Material for this exercise -

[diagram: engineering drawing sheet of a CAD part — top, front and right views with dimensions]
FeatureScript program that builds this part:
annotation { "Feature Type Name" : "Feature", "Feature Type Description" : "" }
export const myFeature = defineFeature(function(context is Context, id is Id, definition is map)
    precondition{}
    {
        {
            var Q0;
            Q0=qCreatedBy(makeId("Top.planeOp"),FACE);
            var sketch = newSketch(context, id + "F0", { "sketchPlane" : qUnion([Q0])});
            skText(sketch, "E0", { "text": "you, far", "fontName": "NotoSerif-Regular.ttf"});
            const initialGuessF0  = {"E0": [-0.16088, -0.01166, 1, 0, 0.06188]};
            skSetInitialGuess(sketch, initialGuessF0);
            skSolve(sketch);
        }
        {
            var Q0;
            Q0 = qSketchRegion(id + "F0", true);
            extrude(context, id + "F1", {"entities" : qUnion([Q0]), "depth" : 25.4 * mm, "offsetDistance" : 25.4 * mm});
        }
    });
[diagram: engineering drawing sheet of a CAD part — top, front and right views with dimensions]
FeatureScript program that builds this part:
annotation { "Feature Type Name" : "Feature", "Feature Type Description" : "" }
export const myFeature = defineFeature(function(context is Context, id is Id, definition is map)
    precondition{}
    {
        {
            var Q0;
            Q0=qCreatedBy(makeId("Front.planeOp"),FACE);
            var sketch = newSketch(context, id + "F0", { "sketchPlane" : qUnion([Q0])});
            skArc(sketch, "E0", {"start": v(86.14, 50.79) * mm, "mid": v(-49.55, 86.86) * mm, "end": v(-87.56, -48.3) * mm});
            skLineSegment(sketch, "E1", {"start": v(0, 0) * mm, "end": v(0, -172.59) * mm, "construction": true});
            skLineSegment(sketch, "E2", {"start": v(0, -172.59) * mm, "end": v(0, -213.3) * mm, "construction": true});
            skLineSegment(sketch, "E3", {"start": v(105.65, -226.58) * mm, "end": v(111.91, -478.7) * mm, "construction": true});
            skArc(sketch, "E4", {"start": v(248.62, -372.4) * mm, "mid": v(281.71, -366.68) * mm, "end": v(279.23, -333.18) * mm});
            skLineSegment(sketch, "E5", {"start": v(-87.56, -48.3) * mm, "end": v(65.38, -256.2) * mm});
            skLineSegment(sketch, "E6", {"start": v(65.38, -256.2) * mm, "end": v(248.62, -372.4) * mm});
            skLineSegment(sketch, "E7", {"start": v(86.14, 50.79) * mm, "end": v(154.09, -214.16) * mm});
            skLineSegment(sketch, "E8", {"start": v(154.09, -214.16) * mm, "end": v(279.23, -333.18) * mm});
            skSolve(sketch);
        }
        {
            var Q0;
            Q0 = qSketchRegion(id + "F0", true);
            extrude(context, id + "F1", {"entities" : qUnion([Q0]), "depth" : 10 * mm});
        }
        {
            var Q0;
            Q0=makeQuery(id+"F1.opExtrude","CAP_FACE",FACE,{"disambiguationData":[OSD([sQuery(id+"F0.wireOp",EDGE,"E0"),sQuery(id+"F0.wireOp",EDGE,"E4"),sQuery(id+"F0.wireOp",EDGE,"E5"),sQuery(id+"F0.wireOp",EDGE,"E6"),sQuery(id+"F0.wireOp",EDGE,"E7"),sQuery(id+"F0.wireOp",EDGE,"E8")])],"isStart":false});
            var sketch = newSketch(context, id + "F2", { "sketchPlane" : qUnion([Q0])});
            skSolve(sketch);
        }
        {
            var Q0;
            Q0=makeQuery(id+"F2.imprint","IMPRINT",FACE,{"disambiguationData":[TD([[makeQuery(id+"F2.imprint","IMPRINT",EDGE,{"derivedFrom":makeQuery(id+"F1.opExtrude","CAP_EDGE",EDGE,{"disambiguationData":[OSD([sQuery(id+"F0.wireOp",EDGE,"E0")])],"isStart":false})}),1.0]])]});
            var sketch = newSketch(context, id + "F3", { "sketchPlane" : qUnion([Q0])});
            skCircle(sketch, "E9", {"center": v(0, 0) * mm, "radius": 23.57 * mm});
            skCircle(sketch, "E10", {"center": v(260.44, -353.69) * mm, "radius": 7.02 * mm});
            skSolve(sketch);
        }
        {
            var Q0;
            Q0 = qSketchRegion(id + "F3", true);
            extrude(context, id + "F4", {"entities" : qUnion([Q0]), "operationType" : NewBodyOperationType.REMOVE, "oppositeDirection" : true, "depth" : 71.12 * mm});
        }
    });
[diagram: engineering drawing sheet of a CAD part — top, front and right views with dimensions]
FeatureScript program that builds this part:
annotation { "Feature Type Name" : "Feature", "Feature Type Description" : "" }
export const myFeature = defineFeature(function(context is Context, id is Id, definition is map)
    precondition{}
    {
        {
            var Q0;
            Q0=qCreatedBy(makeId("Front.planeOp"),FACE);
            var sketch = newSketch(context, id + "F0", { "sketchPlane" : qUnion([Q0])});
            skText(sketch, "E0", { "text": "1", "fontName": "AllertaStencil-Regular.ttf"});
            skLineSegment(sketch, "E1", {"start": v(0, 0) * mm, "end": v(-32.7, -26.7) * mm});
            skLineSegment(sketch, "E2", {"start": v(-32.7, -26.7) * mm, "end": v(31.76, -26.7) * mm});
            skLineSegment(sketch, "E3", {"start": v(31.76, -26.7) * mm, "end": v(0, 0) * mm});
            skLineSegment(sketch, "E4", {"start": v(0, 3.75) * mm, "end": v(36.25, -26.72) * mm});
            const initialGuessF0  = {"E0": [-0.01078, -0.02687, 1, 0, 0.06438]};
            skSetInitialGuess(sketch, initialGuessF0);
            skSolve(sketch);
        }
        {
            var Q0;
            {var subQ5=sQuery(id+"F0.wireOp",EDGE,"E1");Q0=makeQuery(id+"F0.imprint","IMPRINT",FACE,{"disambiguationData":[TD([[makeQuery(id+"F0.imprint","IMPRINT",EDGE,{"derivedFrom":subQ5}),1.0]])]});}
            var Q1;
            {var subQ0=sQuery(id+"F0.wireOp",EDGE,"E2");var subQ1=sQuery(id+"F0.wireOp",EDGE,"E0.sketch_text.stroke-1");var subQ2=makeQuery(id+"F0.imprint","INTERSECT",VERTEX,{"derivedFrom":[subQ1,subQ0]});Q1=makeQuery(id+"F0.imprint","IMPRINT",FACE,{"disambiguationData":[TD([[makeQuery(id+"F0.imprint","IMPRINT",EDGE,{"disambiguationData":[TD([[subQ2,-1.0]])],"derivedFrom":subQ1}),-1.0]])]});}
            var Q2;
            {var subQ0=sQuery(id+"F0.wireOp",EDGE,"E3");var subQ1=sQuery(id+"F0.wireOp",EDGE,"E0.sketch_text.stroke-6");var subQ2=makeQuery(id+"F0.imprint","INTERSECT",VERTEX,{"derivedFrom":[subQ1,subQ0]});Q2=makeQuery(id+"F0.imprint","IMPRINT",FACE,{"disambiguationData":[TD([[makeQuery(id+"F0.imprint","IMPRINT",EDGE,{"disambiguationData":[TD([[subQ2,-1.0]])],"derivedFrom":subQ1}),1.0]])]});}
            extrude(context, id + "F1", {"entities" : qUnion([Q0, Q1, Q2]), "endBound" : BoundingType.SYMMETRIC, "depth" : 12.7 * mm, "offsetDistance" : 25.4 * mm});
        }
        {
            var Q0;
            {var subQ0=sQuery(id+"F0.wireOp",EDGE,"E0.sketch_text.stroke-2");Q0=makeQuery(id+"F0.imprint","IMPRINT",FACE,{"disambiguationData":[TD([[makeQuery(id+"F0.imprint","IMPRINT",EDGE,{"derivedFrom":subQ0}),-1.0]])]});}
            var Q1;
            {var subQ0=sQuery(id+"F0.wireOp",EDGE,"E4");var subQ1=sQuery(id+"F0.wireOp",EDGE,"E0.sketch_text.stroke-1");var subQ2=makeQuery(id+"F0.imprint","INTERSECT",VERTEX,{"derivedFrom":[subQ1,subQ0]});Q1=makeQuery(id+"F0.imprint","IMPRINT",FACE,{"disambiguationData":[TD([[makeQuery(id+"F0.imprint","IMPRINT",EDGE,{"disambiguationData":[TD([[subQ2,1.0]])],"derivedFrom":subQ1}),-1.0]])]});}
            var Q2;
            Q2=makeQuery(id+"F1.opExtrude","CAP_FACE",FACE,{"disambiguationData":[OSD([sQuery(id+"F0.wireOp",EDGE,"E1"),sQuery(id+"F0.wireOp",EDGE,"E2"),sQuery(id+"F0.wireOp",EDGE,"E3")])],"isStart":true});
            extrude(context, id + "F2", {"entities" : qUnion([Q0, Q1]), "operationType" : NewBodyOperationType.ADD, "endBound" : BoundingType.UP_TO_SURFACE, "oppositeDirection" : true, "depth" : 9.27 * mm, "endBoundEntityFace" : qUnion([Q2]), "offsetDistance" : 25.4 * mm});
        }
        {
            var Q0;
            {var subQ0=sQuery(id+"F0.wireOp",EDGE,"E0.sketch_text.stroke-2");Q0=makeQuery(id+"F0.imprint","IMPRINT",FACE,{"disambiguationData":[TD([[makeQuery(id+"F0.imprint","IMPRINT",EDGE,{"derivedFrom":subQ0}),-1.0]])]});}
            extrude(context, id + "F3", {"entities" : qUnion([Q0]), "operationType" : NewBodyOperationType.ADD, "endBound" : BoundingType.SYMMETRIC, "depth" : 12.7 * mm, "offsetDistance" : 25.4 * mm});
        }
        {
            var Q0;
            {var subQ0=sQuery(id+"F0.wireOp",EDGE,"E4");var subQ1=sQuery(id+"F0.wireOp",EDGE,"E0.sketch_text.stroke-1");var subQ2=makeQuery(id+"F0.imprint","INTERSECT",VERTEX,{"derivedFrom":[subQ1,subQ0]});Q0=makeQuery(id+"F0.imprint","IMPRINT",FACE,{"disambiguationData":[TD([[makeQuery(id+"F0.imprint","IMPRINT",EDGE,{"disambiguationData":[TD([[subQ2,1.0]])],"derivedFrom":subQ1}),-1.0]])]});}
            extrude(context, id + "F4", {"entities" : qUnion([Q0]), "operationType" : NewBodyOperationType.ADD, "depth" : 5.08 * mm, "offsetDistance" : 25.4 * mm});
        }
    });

The problem - Which lines in the listing contain the string "oppositeDirection"? Pull out each of those lines, matching case exactly.

Task response -
            extrude(context, id + "F4", {"entities" : qUnion([Q0]), "operationType" : NewBodyOperationType.REMOVE, "oppositeDirection" : true, "depth" : 71.12 * mm});
            extrude(context, id + "F2", {"entities" : qUnion([Q0, Q1]), "operationType" : NewBodyOperationType.ADD, "endBound" : BoundingType.UP_TO_SURFACE, "oppositeDirection" : true, "depth" : 9.27 * mm, "endBoundEntityFace" : qUnion([Q2]), "offsetDistance" : 25.4 * mm});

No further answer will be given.